Stewart was hit hard by his death, but she was acutely aware of the need to keep a clear head: “My job is my job, and my personal feelings are separate. When I put one foot on the pavement, I’m in home mode. When I put one foot on the cobbles, I’m in work mode. It’s a discipline.”

 

A clear managerial support structure helps when difficult or emotional situations arise – a bedder knows that worrying behaviour in one of their students can be reported to a supervisor, who will involve the student’s tutor or the college nurse or counsellor as necessary. Over time the role has changed, with most colleges moving away from the daily cleaning of students’ rooms, with twice weekly visits more common.

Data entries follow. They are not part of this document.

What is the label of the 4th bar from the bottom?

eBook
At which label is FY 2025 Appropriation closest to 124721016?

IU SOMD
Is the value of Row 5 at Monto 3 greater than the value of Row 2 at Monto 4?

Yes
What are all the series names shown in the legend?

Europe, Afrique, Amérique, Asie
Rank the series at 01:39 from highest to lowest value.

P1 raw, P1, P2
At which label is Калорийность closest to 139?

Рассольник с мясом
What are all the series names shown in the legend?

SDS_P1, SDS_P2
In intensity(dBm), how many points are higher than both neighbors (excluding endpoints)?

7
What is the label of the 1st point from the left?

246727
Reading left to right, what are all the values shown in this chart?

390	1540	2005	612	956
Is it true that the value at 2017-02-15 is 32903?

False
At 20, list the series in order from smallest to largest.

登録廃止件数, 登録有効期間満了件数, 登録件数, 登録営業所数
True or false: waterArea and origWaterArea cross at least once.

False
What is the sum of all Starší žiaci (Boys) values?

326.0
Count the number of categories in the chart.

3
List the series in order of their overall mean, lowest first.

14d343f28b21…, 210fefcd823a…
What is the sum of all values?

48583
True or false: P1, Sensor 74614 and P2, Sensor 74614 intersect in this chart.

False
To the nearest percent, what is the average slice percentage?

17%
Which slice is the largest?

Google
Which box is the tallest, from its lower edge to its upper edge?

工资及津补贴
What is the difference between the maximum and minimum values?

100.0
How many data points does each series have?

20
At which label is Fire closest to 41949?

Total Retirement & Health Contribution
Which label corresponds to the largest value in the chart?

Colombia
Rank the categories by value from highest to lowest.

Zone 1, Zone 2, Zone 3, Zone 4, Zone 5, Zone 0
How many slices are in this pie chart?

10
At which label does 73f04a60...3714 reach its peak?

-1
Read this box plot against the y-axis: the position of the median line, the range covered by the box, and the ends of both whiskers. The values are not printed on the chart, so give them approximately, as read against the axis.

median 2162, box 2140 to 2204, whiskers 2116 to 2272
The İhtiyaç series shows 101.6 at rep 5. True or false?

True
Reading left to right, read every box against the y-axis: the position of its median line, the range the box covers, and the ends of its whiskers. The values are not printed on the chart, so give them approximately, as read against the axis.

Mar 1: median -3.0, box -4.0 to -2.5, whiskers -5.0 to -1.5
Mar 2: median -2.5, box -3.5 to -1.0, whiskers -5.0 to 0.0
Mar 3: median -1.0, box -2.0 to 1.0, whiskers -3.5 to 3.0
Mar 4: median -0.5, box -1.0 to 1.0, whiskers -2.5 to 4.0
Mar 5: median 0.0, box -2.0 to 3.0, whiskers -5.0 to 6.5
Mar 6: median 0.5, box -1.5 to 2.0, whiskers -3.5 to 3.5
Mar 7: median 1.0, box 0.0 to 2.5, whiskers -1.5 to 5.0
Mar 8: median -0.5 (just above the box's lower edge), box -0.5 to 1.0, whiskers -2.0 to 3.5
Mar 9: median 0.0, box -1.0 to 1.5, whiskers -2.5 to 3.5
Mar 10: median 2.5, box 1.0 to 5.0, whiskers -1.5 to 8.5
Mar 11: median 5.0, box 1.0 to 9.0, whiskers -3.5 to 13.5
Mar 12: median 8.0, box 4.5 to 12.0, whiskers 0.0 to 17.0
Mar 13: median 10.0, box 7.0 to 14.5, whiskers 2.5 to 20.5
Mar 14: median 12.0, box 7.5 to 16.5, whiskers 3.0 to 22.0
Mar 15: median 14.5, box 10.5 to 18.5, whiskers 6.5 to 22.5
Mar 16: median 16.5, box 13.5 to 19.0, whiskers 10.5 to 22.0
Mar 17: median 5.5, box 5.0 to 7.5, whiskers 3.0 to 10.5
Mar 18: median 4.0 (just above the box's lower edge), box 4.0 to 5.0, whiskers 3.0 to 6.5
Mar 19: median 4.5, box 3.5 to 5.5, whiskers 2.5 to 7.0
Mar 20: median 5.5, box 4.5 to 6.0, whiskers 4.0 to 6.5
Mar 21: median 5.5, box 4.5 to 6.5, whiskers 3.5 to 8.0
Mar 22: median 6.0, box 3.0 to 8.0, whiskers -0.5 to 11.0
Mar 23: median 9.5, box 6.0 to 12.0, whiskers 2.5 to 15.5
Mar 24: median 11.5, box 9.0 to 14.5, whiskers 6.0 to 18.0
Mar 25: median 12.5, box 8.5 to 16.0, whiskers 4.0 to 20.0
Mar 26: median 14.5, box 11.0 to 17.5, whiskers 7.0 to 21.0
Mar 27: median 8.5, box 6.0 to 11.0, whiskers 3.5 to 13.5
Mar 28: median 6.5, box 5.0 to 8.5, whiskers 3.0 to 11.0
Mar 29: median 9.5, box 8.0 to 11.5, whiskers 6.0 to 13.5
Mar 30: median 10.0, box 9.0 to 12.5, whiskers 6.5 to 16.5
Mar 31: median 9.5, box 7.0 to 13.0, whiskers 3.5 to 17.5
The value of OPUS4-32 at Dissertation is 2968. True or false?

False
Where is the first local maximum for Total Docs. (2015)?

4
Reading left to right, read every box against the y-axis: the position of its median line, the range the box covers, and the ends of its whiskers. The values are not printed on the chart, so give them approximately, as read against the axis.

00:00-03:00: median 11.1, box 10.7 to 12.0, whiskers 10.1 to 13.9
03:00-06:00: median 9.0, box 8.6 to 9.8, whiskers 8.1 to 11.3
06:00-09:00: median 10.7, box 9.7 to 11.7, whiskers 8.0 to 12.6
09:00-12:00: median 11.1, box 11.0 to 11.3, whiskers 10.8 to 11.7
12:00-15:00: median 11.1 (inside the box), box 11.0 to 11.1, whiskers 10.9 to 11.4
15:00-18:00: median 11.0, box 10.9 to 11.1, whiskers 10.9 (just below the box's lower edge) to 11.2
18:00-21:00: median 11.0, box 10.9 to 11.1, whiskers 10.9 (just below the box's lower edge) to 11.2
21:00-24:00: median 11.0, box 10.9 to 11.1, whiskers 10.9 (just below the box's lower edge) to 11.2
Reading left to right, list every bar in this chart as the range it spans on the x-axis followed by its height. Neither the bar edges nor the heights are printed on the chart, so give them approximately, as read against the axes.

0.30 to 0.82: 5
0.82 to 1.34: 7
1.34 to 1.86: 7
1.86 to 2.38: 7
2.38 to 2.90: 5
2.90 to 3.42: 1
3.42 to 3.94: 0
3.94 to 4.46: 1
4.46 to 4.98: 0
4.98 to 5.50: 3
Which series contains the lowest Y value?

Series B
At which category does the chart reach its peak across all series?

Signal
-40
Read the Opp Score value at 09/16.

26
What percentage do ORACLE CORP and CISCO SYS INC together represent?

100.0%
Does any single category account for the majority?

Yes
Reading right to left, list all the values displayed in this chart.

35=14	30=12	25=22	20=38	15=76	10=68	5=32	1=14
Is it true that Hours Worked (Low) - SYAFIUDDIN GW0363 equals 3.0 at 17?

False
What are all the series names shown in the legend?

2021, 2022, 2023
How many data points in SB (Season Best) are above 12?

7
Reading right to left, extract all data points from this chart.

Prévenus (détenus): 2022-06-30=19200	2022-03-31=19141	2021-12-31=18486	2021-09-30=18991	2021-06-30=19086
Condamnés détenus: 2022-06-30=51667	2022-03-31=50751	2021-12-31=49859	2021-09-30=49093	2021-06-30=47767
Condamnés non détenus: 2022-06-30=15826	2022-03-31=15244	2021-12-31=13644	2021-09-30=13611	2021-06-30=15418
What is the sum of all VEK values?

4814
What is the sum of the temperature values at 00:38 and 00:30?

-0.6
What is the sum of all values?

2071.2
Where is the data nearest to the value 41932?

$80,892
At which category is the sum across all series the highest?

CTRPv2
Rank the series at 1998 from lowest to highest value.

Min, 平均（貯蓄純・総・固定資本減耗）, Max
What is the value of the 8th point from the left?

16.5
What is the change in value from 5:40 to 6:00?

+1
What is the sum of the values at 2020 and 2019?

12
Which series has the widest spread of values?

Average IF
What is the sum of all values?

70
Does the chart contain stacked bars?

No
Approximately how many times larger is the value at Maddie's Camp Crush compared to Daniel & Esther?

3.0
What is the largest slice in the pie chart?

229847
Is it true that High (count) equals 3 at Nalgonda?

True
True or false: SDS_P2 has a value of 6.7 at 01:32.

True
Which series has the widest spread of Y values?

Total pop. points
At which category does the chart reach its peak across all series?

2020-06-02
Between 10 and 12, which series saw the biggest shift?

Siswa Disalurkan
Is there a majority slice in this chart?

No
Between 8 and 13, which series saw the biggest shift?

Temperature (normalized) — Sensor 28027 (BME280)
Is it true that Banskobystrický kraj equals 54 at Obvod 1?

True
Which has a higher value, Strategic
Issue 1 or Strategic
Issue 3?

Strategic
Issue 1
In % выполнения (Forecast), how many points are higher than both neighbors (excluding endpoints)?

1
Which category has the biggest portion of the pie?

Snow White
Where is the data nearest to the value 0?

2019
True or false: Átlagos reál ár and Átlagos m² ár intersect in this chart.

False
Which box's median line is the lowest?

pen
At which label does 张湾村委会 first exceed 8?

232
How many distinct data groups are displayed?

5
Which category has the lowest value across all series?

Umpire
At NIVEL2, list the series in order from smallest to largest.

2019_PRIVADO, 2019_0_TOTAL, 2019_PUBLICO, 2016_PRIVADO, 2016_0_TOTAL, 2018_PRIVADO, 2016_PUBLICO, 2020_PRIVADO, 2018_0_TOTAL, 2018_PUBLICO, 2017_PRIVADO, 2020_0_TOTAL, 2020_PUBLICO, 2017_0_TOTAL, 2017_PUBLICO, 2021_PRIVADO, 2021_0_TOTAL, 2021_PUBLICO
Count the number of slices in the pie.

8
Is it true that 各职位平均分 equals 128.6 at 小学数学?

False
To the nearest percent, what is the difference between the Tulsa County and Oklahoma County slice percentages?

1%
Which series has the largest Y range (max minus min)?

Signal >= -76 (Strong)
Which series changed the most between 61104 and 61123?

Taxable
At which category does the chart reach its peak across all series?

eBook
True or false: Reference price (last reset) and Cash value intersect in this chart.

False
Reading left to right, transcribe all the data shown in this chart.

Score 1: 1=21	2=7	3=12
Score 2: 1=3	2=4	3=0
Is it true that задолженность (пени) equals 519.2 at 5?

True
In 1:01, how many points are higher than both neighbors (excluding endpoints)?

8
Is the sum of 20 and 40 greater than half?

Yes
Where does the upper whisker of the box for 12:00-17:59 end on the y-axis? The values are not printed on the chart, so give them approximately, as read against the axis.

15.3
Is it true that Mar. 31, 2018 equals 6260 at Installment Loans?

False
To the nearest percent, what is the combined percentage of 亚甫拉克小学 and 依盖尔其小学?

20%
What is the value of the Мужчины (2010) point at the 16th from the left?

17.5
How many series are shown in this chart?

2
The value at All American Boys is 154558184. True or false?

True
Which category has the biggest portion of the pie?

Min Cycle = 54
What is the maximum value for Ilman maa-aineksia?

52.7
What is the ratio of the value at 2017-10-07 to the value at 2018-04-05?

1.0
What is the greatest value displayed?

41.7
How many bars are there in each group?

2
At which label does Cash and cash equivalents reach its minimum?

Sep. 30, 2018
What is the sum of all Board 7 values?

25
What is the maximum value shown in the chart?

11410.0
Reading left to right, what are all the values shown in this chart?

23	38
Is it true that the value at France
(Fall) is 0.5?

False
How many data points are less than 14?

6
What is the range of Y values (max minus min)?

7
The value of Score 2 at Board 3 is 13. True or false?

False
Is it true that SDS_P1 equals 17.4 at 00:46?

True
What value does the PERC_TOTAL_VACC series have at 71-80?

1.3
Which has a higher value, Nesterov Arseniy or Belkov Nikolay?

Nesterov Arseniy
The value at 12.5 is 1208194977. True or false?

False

Smith has noticed a change in attitude among students: “Students seem to be more savvy these days, they are wiser younger. Their expectation is quite different from what it used to be, and I think they see us as more of a domestic role and not so much as the caring role.”

Nevertheless, Runham still feels that there is a place for pastoral care, particularly with the new students who are coming to college for the first time. For nervous freshers, she deliberately picks out staff who are able to spot the warning signs. “You’ve got to be a certain type of bedmaker to look after first years. They’re not as confident – for a lot of them it’s their first time away from home,” she explains. “You need to create the right atmosphere to ensure that the student is not isolated or unhappy. We’re always on the lookout, and I go to meet every single one of the students the first weekend they’re here.”

Stewart, too, has noticed that her people skills still come in handy, despite her recent move from bedmaking to dusting the 180,000 books in King’s library. She gets to know the students’ regular habits – where they sit, who they sit with, and she has seen friendship groups form or break up at the library tables. “There was a student once, a first year, and he was a nervous little kitten. For the first three months, we would have a chat every day, or he’d give me a wave when he came in. That was enough to settle him in,” she says.

For some, though, the job will always be just a matter of cleaning. Harry Jones*, one of the few male bedders at St John’s, has done the job for 10 years, and for him it has never been about getting to know the students or socialising: “I knock on the door and ask if I can take the bin, and that’s about it. I prefer to keep things simple and just do my job.”

‘Just doing the job’ is more than a mundane task, however. Jones is not unusual among bedders in having a real love of cleaning, having helped his mother spring clean as a child, and Stewart describes how she enjoys cleaning, walking and talking: “And fortunately in this job I’m able to do all three!”

One thing is certain: whatever their attitude to the role, bedders do not like to be taken for granted. “I’m an employee, not a servant, and the job that I do does not define me as an individual. Respect is vital,” says Stewart.
Some students find it hard to adjust to having a bedder and are unsure how to relate to them. “Especially when they first start, they don’t know how to treat me,” says Jones. “Am I a servant? Should they call me by my name? Should they thank me?”

He finds the challenge of rooms with lots of clutter on the floor frustrating. “We can’t touch their things, so we just have to work around it all. It can make it very difficult to get the job done.” Once, a student departed for the five-week Easter break leaving a plate of half-eaten spaghetti on his bed. “We left it there, and cleaned the rest of the room around it. It was strange because it didn’t turn mouldy, so when the student came back it was exactly as it had been when he’d walked out the door.”

While today’s bedder is no longer a maidservant keeping the rooms of the gentleman scholar, and daily visits are a thing of the past, there does seem to still be a place for some of the unwritten traditions of the role. Even though the job is now done by both men and women of all ages, for some lonely or troubled students the bedder can still be a friendly face to turn to, and for many bedders that is still an aspect of the role that keeps them in the job.